### Text provided
......
It is simply a discoverable fact (allegedly) that all beautiful things
are unified. Instead, he seems to
believe that beauty is a simple, un-analyze-able property, (which means that
the term cannot be defined at all) and that we can learn only by direct
experience. Nevertheless, his emphasis
on measure and proportion set an important precedent for all subsequent
philosophers.
Under
the influence of Plato, classical philosophy meditated extensively on what was
termed “the transcendentals,” specifically the true, the good, and the
beautiful. Classical philosophy regarded
these transcendentals as qualities of “Being-as-such.” Truth is being as knowable; goodness is being
as lovable; and beauty is being as admirable, attractive, and desirable.
Now,
it is common for us today to think of “truth” as a property that applies only
to propositions or sentences. But a more
classical understanding of “truth” holds that it is a property that describes things. Things are true, in the sense of a “true
friend” or a “true love” or a “true blade.”
Under this older understanding of truth, to say a thing is true is to
say that it approaches its own perfection as the sort of thing that it is (it
“be”). For instance, a true friend is a
friend who exemplifies friendship most fully, a friend who “be”s
friendship. To the extent that your
friend is/be a friend, be as a friend, he exemplifies the ideal
of friendship. And the more fully he “be”s a friend, the more fully he exemplifies this ideal of
friendship. Thus, to the extent
something is true, it has a greater degree of reality. Things are true to the extent that they “be,”
and they “be” (exist) to the extent that they are true. But note further, this means that to that
very same extent, they are unimpaired and thus beautiful and good.
......
Dataset entries:
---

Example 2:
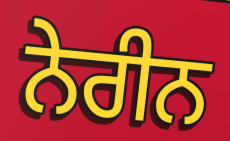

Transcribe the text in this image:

ਨੇਰੀਨ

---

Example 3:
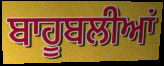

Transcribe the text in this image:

ਬਾਹੂਬਲੀਆਂ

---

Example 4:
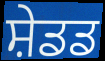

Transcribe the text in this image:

ਸ਼ੇਡਡ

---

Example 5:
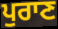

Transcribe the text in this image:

ਪੁਰਾਣ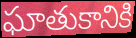
ఘాతుకానికిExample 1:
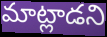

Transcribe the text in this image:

మాట్లాడని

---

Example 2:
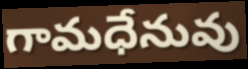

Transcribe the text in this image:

గామధేనువు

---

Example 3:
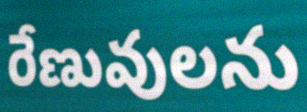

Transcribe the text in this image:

రేణువులను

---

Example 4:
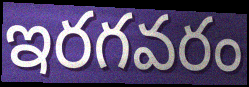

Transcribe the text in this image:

ఇరగవరం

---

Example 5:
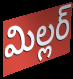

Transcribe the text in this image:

మిల్లర్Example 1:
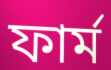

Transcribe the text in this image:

ফার্ম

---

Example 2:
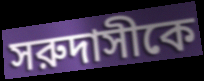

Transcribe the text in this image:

সরুদাসীকে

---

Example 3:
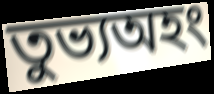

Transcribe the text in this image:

তুভ্যঅহং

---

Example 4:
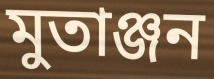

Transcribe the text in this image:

মুতাঞ্জন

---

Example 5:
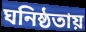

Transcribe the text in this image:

ঘনিষ্ঠতায়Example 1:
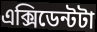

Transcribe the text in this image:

এক্সিডেন্টটা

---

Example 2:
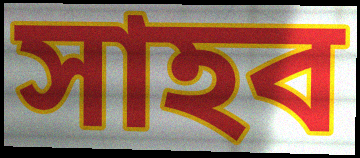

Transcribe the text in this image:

সাহব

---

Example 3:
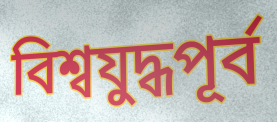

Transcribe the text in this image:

বিশ্বযুদ্ধপূর্ব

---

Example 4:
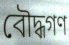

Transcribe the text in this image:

বৌদ্ধগণ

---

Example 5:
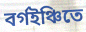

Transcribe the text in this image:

বর্গইঞ্চিতে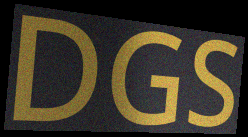
DGS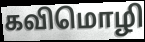
கவிமொழி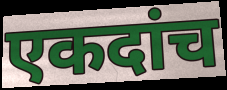
एकदांच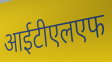
आईटीएलएफ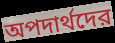
অপদার্থদের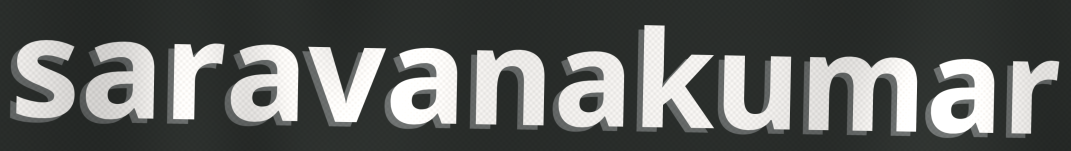
saravanakumar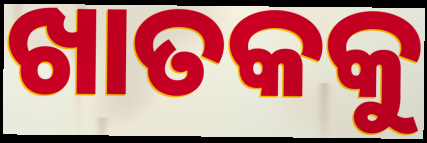
ଖାତକକୁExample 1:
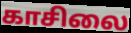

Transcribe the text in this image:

காசிலை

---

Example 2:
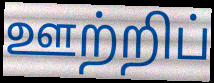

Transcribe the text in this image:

ஊற்றிப்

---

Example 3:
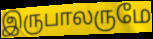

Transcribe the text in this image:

இருபாலருமே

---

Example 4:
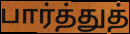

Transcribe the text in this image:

பார்த்துத்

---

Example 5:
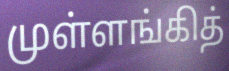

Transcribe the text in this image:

முள்ளங்கித்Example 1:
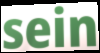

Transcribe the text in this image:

sein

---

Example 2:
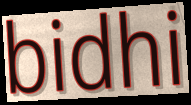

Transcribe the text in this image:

bidhi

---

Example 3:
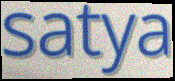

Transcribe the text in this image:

satya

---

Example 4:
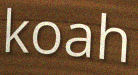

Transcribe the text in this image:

koah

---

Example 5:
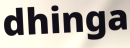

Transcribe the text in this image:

dhinga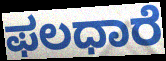
ಫಲಧಾರೆ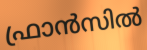
ഫ്രാൻസിൽ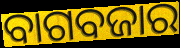
ବାଗବଜାର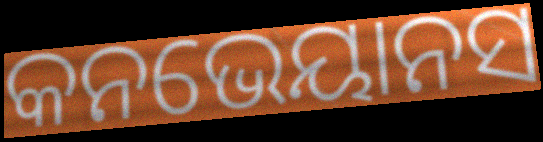
କନଭେୟାନସ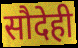
सौदेही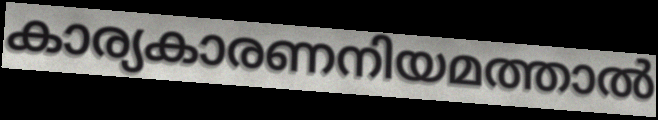
കാര്യകാരണനിയമത്താൽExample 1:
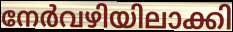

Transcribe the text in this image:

നേർവഴിയിലാക്കി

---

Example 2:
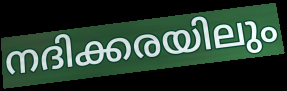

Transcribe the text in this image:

നദിക്കരയിലും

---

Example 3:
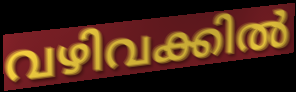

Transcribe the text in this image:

വഴിവക്കിൽ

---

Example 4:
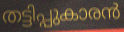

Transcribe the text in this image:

തട്ടിപ്പുകാരൻ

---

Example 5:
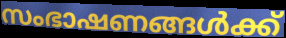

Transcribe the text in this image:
......
### Required actions
1 – Rewrite the passage on beauty starting at "It is simply" and ending at "attractive, and desirable.", putting "transcendental properties" in place of "transcendentals".
2 – In the passage on beauty, which three transcendentals did classical philosophy meditate on?
3 – Carry the passage on beauty and truth forward from its last sentence.
These rows are not needed for anything here.

### Exercise results
1 –
It is simply a discoverable fact (allegedly) that all beautiful things
are unified. Instead, he seems to
believe that beauty is a simple, un-analyze-able property, (which means that
the term cannot be defined at all) and that we can learn only by direct
experience. Nevertheless, his emphasis
on measure and proportion set an important precedent for all subsequent
philosophers.
Under
the influence of Plato, classical philosophy meditated extensively on what was
termed “the transcendental properties,” specifically the true, the good, and the
beautiful. Classical philosophy regarded
these transcendental properties as qualities of “Being-as-such.” Truth is being as knowable; goodness is being
as lovable; and beauty is being as admirable, attractive, and desirable.

2 – The true, the good, and the beautiful.

3 –
Now this is
somewhat heavy metaphysical theorizing[8],
but
Some theorists thought
of beauty as an object that does not exist in the world of sense at all.
(Neo-Platonists) Others identified
beauty with measure and proportion as we find it in our sensuous experience
(Aristotelians).[9]
Another important
result of the theory of Plato was the establishment of the notion of
contemplation as a central idea in the theory of beauty and, consequently, in
the theory of aesthetic experience. (a
kind of meditation that brings about an awareness of some non-sensuous
entity). Likewise, is the notion that
beauty brings to us a kind of “awareness” of an objective truth. Thus, for those following in the Platonic
tradition, the experience of beauty is a cognition of an intelligence or
rational order. This is very different
from a mere pleasurable affective response (i.e. the sensuously agreeable).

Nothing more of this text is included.